REQUEST: Extract every line of the records below and copy each one unchanged, keeping the original order.

DATA FOR THIS EXERCISE:
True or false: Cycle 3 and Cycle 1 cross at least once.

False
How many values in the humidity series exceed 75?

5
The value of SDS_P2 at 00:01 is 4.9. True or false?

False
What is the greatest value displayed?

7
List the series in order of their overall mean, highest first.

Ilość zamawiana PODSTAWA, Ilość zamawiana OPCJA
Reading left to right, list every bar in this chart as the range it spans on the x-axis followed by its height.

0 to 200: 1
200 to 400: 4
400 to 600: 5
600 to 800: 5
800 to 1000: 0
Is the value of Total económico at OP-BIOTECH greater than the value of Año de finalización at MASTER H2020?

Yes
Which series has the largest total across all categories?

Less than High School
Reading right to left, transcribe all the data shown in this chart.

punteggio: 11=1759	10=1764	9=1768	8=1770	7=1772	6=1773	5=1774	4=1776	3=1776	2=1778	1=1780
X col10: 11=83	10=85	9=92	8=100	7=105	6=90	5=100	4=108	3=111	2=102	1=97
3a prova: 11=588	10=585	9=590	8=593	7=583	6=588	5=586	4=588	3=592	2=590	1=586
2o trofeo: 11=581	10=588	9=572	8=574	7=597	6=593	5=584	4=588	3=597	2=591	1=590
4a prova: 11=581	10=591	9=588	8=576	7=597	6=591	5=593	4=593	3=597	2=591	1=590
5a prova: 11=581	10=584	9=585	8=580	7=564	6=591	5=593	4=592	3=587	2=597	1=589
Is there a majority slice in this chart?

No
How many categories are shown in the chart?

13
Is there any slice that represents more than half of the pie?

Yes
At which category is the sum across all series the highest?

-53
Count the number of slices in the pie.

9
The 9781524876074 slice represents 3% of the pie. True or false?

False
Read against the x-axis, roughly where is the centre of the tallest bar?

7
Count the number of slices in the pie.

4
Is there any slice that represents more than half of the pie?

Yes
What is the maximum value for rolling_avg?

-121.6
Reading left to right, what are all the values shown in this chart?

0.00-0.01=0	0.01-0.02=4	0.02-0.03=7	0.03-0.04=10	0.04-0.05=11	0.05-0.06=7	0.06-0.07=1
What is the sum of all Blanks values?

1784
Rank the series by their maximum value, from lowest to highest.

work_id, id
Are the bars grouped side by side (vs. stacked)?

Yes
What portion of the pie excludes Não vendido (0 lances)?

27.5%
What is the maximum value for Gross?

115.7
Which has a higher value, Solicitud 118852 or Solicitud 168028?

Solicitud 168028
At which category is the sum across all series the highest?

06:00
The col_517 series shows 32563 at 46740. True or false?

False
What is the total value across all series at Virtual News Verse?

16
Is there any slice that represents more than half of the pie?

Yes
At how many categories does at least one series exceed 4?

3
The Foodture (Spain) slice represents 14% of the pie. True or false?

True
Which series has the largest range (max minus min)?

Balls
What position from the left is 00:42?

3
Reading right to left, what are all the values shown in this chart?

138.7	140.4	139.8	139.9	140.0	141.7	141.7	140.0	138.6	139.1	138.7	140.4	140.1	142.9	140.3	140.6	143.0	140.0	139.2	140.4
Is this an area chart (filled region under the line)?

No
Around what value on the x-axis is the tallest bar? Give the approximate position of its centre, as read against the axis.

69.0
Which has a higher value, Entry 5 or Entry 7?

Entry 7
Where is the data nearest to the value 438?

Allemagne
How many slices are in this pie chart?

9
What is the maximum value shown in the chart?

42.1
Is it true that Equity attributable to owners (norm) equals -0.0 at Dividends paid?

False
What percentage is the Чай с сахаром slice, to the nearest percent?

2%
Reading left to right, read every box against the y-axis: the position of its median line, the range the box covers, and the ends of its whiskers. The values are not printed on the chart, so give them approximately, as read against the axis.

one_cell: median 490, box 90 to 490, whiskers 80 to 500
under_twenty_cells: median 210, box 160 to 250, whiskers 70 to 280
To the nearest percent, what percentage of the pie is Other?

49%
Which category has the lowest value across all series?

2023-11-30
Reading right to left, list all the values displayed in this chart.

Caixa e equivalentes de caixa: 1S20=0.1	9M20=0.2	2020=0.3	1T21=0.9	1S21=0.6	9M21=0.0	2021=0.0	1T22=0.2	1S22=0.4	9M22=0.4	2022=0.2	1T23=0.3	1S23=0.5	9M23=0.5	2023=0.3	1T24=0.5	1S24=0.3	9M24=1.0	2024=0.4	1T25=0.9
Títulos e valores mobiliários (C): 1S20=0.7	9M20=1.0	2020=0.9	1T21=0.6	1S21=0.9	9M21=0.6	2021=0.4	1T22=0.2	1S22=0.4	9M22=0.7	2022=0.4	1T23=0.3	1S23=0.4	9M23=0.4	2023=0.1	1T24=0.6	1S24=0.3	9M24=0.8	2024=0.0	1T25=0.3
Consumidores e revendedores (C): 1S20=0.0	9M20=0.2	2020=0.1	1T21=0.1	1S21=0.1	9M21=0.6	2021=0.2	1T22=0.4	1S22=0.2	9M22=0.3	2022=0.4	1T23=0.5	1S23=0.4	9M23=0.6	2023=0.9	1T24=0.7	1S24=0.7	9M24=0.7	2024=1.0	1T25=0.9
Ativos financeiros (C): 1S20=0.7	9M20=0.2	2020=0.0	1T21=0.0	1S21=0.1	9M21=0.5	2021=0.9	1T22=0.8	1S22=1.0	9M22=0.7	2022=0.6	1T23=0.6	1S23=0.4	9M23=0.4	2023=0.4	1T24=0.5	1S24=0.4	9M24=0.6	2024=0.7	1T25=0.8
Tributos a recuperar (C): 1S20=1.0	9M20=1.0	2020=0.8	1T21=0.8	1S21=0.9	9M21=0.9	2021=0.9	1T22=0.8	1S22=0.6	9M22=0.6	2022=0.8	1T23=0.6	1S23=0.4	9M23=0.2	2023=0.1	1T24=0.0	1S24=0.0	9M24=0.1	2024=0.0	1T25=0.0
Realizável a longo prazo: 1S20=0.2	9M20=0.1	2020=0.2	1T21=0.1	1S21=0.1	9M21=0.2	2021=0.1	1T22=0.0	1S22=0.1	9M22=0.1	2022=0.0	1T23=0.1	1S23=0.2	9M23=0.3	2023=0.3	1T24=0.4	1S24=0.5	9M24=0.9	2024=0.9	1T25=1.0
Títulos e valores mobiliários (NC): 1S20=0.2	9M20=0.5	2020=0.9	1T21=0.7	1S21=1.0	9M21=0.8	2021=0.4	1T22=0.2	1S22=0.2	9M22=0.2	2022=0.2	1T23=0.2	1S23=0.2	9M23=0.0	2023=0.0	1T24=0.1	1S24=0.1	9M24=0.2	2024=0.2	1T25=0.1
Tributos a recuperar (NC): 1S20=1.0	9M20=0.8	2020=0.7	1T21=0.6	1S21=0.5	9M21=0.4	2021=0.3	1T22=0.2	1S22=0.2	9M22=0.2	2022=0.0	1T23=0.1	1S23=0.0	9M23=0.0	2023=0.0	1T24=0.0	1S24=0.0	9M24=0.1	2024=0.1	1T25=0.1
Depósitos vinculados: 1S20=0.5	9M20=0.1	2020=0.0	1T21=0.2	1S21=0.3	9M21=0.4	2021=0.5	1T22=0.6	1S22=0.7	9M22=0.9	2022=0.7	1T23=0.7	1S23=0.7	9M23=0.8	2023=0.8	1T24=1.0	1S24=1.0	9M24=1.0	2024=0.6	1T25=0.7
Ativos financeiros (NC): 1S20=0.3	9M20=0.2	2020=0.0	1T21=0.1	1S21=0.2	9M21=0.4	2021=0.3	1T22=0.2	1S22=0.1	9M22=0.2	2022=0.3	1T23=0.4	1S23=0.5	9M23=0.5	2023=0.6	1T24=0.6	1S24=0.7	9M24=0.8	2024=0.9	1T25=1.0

RESULT FOR THIS TASK:
True or false: Cycle 3 and Cycle 1 cross at least once.

False
How many values in the humidity series exceed 75?

5
The value of SDS_P2 at 00:01 is 4.9. True or false?

False
What is the greatest value displayed?

7
List the series in order of their overall mean, highest first.

Ilość zamawiana PODSTAWA, Ilość zamawiana OPCJA
Reading left to right, list every bar in this chart as the range it spans on the x-axis followed by its height.

0 to 200: 1
200 to 400: 4
400 to 600: 5
600 to 800: 5
800 to 1000: 0
Is the value of Total económico at OP-BIOTECH greater than the value of Año de finalización at MASTER H2020?

Yes
Which series has the largest total across all categories?

Less than High School
Reading right to left, transcribe all the data shown in this chart.

punteggio: 11=1759	10=1764	9=1768	8=1770	7=1772	6=1773	5=1774	4=1776	3=1776	2=1778	1=1780
X col10: 11=83	10=85	9=92	8=100	7=105	6=90	5=100	4=108	3=111	2=102	1=97
3a prova: 11=588	10=585	9=590	8=593	7=583	6=588	5=586	4=588	3=592	2=590	1=586
2o trofeo: 11=581	10=588	9=572	8=574	7=597	6=593	5=584	4=588	3=597	2=591	1=590
4a prova: 11=581	10=591	9=588	8=576	7=597	6=591	5=593	4=593	3=597	2=591	1=590
5a prova: 11=581	10=584	9=585	8=580	7=564	6=591	5=593	4=592	3=587	2=597	1=589
Is there a majority slice in this chart?

No
How many categories are shown in the chart?

13
Is there any slice that represents more than half of the pie?

Yes
At which category is the sum across all series the highest?

-53
Count the number of slices in the pie.

9
The 9781524876074 slice represents 3% of the pie. True or false?

False
Read against the x-axis, roughly where is the centre of the tallest bar?

7
Count the number of slices in the pie.

4
Is there any slice that represents more than half of the pie?

Yes
What is the maximum value for rolling_avg?

-121.6
Reading left to right, what are all the values shown in this chart?

0.00-0.01=0	0.01-0.02=4	0.02-0.03=7	0.03-0.04=10	0.04-0.05=11	0.05-0.06=7	0.06-0.07=1
What is the sum of all Blanks values?

1784
Rank the series by their maximum value, from lowest to highest.

work_id, id
Are the bars grouped side by side (vs. stacked)?

Yes
What portion of the pie excludes Não vendido (0 lances)?

27.5%
What is the maximum value for Gross?

115.7
Which has a higher value, Solicitud 118852 or Solicitud 168028?

Solicitud 168028
At which category is the sum across all series the highest?

06:00
The col_517 series shows 32563 at 46740. True or false?

False
What is the total value across all series at Virtual News Verse?

16
Is there any slice that represents more than half of the pie?

Yes
At how many categories does at least one series exceed 4?

3
The Foodture (Spain) slice represents 14% of the pie. True or false?

True
Which series has the largest range (max minus min)?

Balls
What position from the left is 00:42?

3
Reading right to left, what are all the values shown in this chart?

138.7	140.4	139.8	139.9	140.0	141.7	141.7	140.0	138.6	139.1	138.7	140.4	140.1	142.9	140.3	140.6	143.0	140.0	139.2	140.4
Is this an area chart (filled region under the line)?

No
Around what value on the x-axis is the tallest bar? Give the approximate position of its centre, as read against the axis.

69.0
Which has a higher value, Entry 5 or Entry 7?

Entry 7
Where is the data nearest to the value 438?

Allemagne
How many slices are in this pie chart?

9
What is the maximum value shown in the chart?

42.1
Is it true that Equity attributable to owners (norm) equals -0.0 at Dividends paid?

False
What percentage is the Чай с сахаром slice, to the nearest percent?

2%
Reading left to right, read every box against the y-axis: the position of its median line, the range the box covers, and the ends of its whiskers. The values are not printed on the chart, so give them approximately, as read against the axis.

one_cell: median 490, box 90 to 490, whiskers 80 to 500
under_twenty_cells: median 210, box 160 to 250, whiskers 70 to 280
To the nearest percent, what percentage of the pie is Other?

49%
Which category has the lowest value across all series?

2023-11-30
Reading right to left, list all the values displayed in this chart.

Caixa e equivalentes de caixa: 1S20=0.1	9M20=0.2	2020=0.3	1T21=0.9	1S21=0.6	9M21=0.0	2021=0.0	1T22=0.2	1S22=0.4	9M22=0.4	2022=0.2	1T23=0.3	1S23=0.5	9M23=0.5	2023=0.3	1T24=0.5	1S24=0.3	9M24=1.0	2024=0.4	1T25=0.9
Títulos e valores mobiliários (C): 1S20=0.7	9M20=1.0	2020=0.9	1T21=0.6	1S21=0.9	9M21=0.6	2021=0.4	1T22=0.2	1S22=0.4	9M22=0.7	2022=0.4	1T23=0.3	1S23=0.4	9M23=0.4	2023=0.1	1T24=0.6	1S24=0.3	9M24=0.8	2024=0.0	1T25=0.3
Consumidores e revendedores (C): 1S20=0.0	9M20=0.2	2020=0.1	1T21=0.1	1S21=0.1	9M21=0.6	2021=0.2	1T22=0.4	1S22=0.2	9M22=0.3	2022=0.4	1T23=0.5	1S23=0.4	9M23=0.6	2023=0.9	1T24=0.7	1S24=0.7	9M24=0.7	2024=1.0	1T25=0.9
Ativos financeiros (C): 1S20=0.7	9M20=0.2	2020=0.0	1T21=0.0	1S21=0.1	9M21=0.5	2021=0.9	1T22=0.8	1S22=1.0	9M22=0.7	2022=0.6	1T23=0.6	1S23=0.4	9M23=0.4	2023=0.4	1T24=0.5	1S24=0.4	9M24=0.6	2024=0.7	1T25=0.8
Tributos a recuperar (C): 1S20=1.0	9M20=1.0	2020=0.8	1T21=0.8	1S21=0.9	9M21=0.9	2021=0.9	1T22=0.8	1S22=0.6	9M22=0.6	2022=0.8	1T23=0.6	1S23=0.4	9M23=0.2	2023=0.1	1T24=0.0	1S24=0.0	9M24=0.1	2024=0.0	1T25=0.0
Realizável a longo prazo: 1S20=0.2	9M20=0.1	2020=0.2	1T21=0.1	1S21=0.1	9M21=0.2	2021=0.1	1T22=0.0	1S22=0.1	9M22=0.1	2022=0.0	1T23=0.1	1S23=0.2	9M23=0.3	2023=0.3	1T24=0.4	1S24=0.5	9M24=0.9	2024=0.9	1T25=1.0
Títulos e valores mobiliários (NC): 1S20=0.2	9M20=0.5	2020=0.9	1T21=0.7	1S21=1.0	9M21=0.8	2021=0.4	1T22=0.2	1S22=0.2	9M22=0.2	2022=0.2	1T23=0.2	1S23=0.2	9M23=0.0	2023=0.0	1T24=0.1	1S24=0.1	9M24=0.2	2024=0.2	1T25=0.1
Tributos a recuperar (NC): 1S20=1.0	9M20=0.8	2020=0.7	1T21=0.6	1S21=0.5	9M21=0.4	2021=0.3	1T22=0.2	1S22=0.2	9M22=0.2	2022=0.0	1T23=0.1	1S23=0.0	9M23=0.0	2023=0.0	1T24=0.0	1S24=0.0	9M24=0.1	2024=0.1	1T25=0.1
Depósitos vinculados: 1S20=0.5	9M20=0.1	2020=0.0	1T21=0.2	1S21=0.3	9M21=0.4	2021=0.5	1T22=0.6	1S22=0.7	9M22=0.9	2022=0.7	1T23=0.7	1S23=0.7	9M23=0.8	2023=0.8	1T24=1.0	1S24=1.0	9M24=1.0	2024=0.6	1T25=0.7
Ativos financeiros (NC): 1S20=0.3	9M20=0.2	2020=0.0	1T21=0.1	1S21=0.2	9M21=0.4	2021=0.3	1T22=0.2	1S22=0.1	9M22=0.2	2022=0.3	1T23=0.4	1S23=0.5	9M23=0.5	2023=0.6	1T24=0.6	1S24=0.7	9M24=0.8	2024=0.9	1T25=1.0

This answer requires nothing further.